-- DATASET --
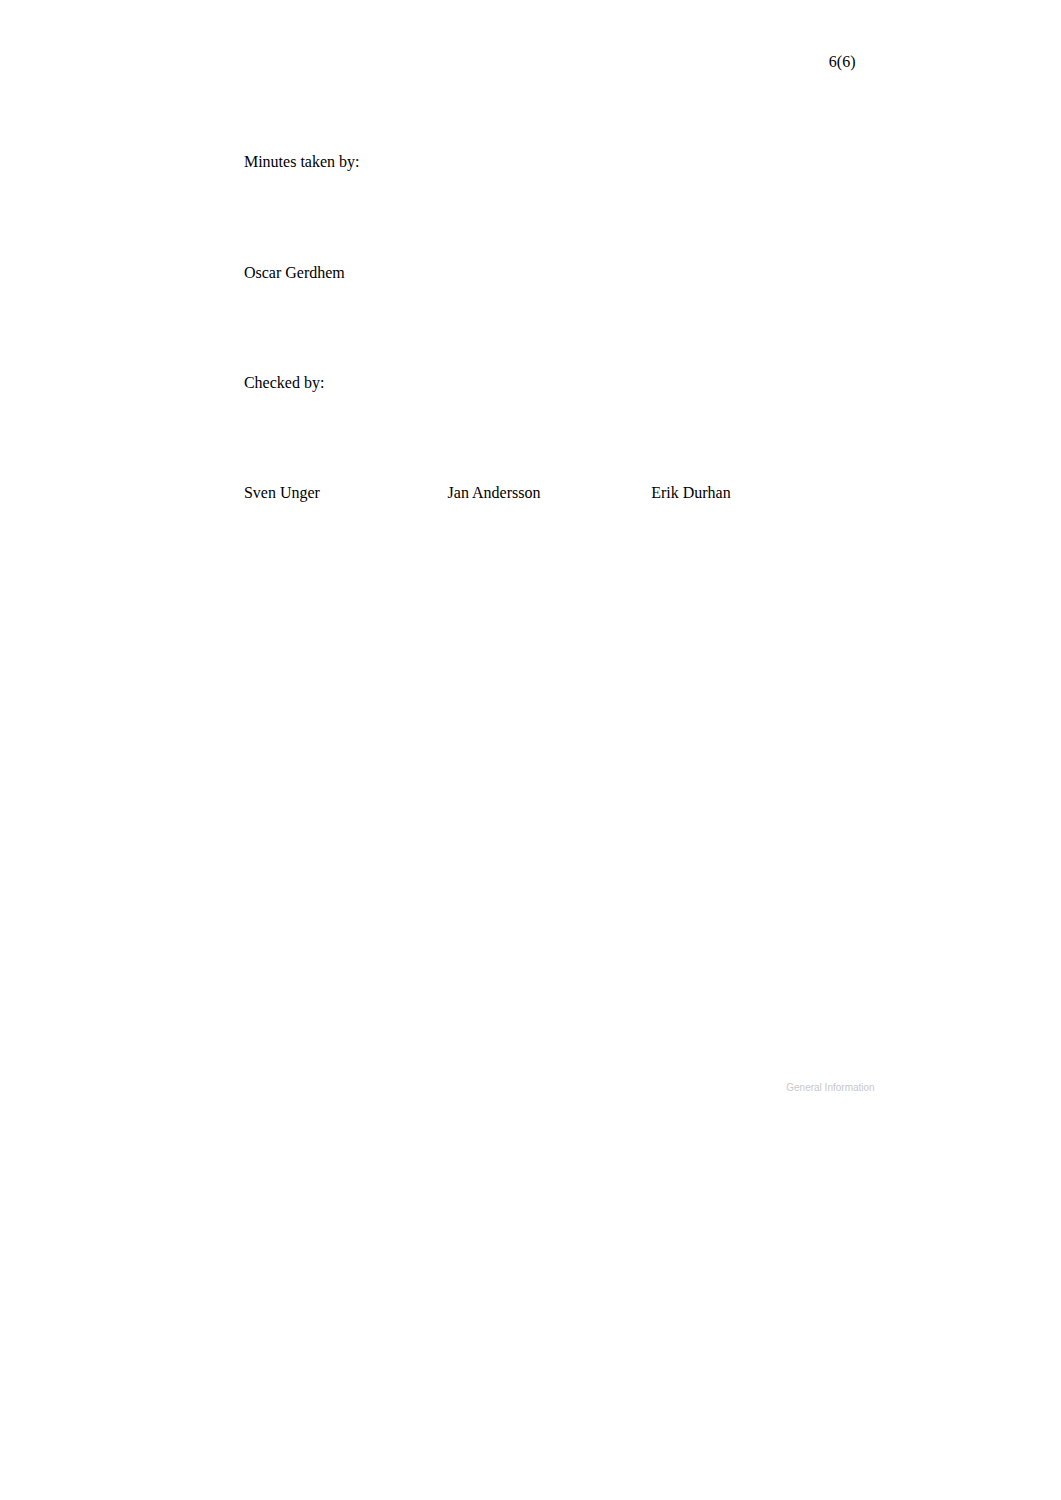6(6)
Minutes taken by:
Oscar Gerdhem
Checked by:
Sven Unger
Jan Andersson
Erik Durhan
General Information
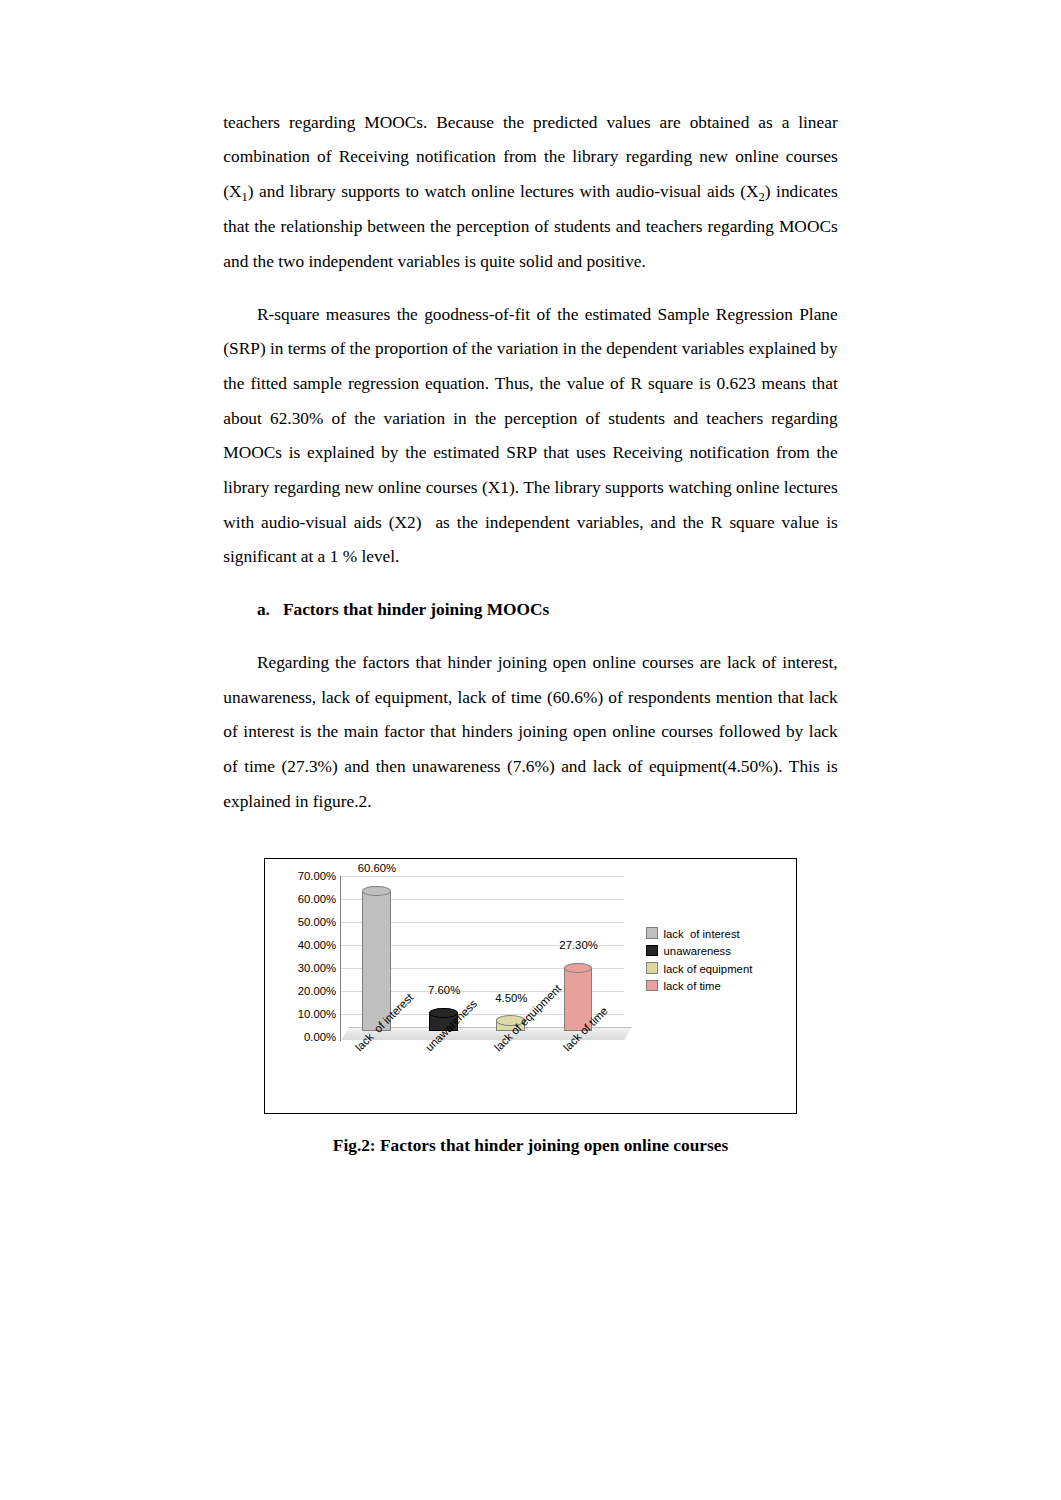teachers regarding MOOCs. Because the predicted values are obtained as a linear combination of Receiving notification from the library regarding new online courses (X1) and library supports to watch online lectures with audio-visual aids (X2) indicates that the relationship between the perception of students and teachers regarding MOOCs and the two independent variables is quite solid and positive.
R-square measures the goodness-of-fit of the estimated Sample Regression Plane (SRP) in terms of the proportion of the variation in the dependent variables explained by the fitted sample regression equation. Thus, the value of R square is 0.623 means that about 62.30% of the variation in the perception of students and teachers regarding MOOCs is explained by the estimated SRP that uses Receiving notification from the library regarding new online courses (X1). The library supports watching online lectures with audio-visual aids (X2) as the independent variables, and the R square value is significant at a 1 % level.
a. Factors that hinder joining MOOCs
Regarding the factors that hinder joining open online courses are lack of interest, unawareness, lack of equipment, lack of time (60.6%) of respondents mention that lack of interest is the main factor that hinders joining open online courses followed by lack of time (27.3%) and then unawareness (7.6%) and lack of equipment(4.50%). This is explained in figure.2.
70.00%
60.00%
50.00%
40.00%
30.00%
20.00%
10.00%
0.00%
60.60%
7.60%
4.50%
27.30%
lack of interest unawareness lack of equipment lack of time
lack of interest
unawareness
lack of equipment
lack of time
Fig.2: Factors that hinder joining open online courses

-- WHAT THE TASK ASKS --
Within the entries, find all lines holding "lack" and copy each one.

-- ANSWER BELOW --
Regarding the factors that hinder joining open online courses are lack of interest, unawareness, lack of equipment, lack of time (60.6%) of respondents mention that lack of interest is the main factor that hinders joining open online courses followed by lack of time (27.3%) and then unawareness (7.6%) and lack of equipment(4.50%). This is explained in figure.2.
lack of interest unawareness lack of equipment lack of time
lack of interest
lack of equipment
lack of time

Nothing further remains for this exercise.